Мак в очередной раз не нашел что ответит!

— Только я могу тебя освободить, Макензи, но свободу нельзя навязать силой.

— Я не понимаю, — отозвался Мак. — Я даже не понимаю, что ты сейчас сказала.

Она улыбнулась.

— Я знаю. Я и не надеялась, что ты поймешь прямо сейчас. Я говорила на будущее. В данный момент ты не понимаешь даже, что свобода — это развивающийся процесс. — Она нежно взяла руку Мака в свои, испачканные мукой, и, глядя прямо в глаза, продолжила: — Макензи, Истина должна тебя освободить, и у Истины есть имя, он там, в мастерской, весь в опилках. Все это в нем. И свобода — это процесс, который протекает во взаимоотношениях с ним. Тогда все то, что бурлит у тебя внутри, начнет постепенно выходить наружу.

— Откуда ты можешь знать, что именно я чувствую? — спросил Мак.

Папа не ответила, только посмотрела на их руки. Он проследил за ее взглядом, и тут впервые заметил шрамы на ее запястьях — такие же, он понял, должны быть у Иисуса. Она позволила ему осторожно прикоснуться к шрамам, оставшимся от глубоких ран, а он поднял голову и посмотрел ей в глаза. Слезы медленно катились но ее лицу, оставляя дорожки в муке, которой были припудрены ее щеки.

— Ты ведь не думаешь, что то, что избрал для себя мой сын, ничего нам не стоило. Любовь всегда оставляет след, — сказала она тихо. — Мы же были там вместе.

Мак удивился:

— На кресте?
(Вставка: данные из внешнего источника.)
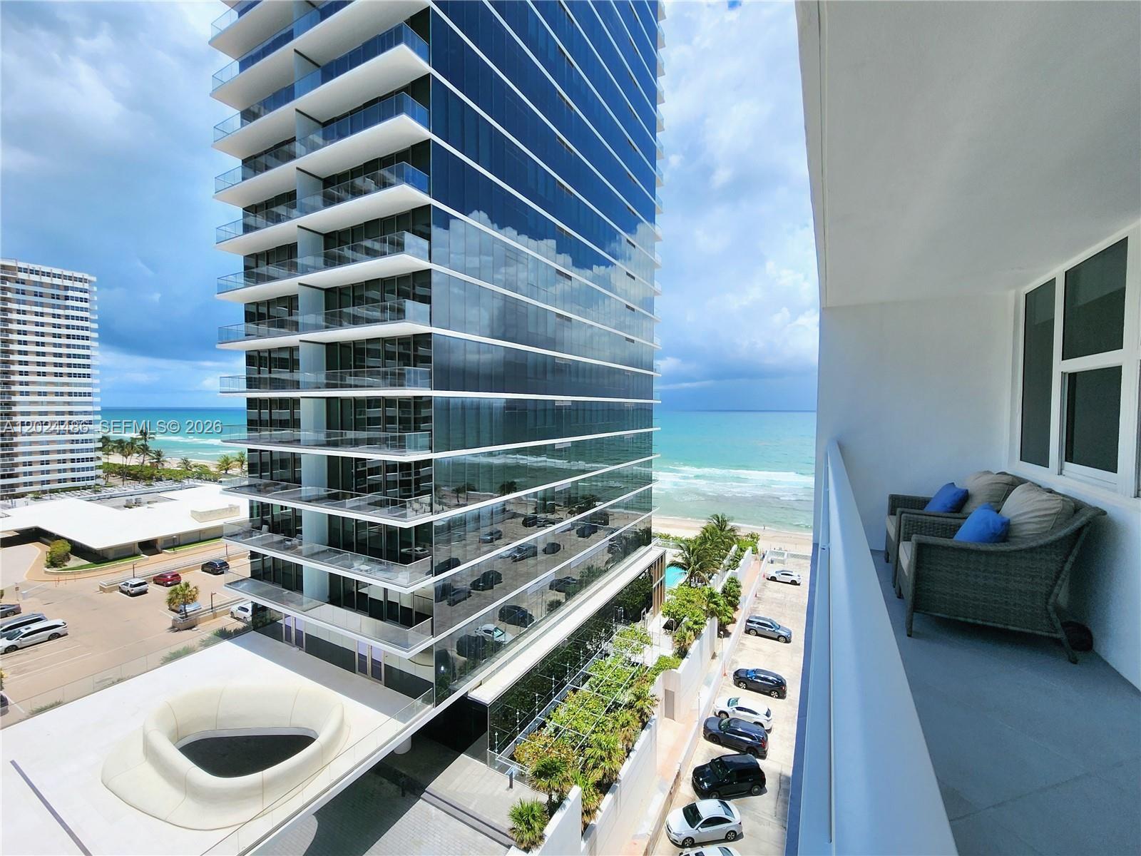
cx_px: 570
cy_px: 428
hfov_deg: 106.2
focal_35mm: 13
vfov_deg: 89.9
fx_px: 429
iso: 50
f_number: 2.2
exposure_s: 1/3333
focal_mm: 2.2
Нет, погоди, мне казалось, ты его покинула, ну, ты же знаешь: «Мой Бог, мой Бог, почему Ты оставил меня?» — Это были те слова Писания, которые Мак часто повторял во время Великий Скорби.

— Ты не понял заключенной в этом тайны. Несмотря на то, что он чувствовал в тот момент, я никогда его не покидала.

— Как ты можешь так говорить? Ты покинула его точно так же, как покинула меня!

— Макензи, я никогда не покидала его и никогда не покидала тебя.

— Для меня во всем этом нет никакого смысла, — отрезал он.

— Я знаю, что нет. Во всяком случае, пока нет. Но хотя бы поразмысли вот о чем: если все, что ты видишь перед собой, одна лишь боль, может, она просто заслоняет меня?

Мак ничего не ответил, и она снова принялась месить тесто, словно предоставив ему необходимое для раздумий пространство. Она, кажется, готовила разом несколько блюд, добавляя различные ингредиенты. Мурлыча какую-то, вероятно привязавшуюся, мелодию, она завершила последние приготовления и собралась посадить в духовку пирог.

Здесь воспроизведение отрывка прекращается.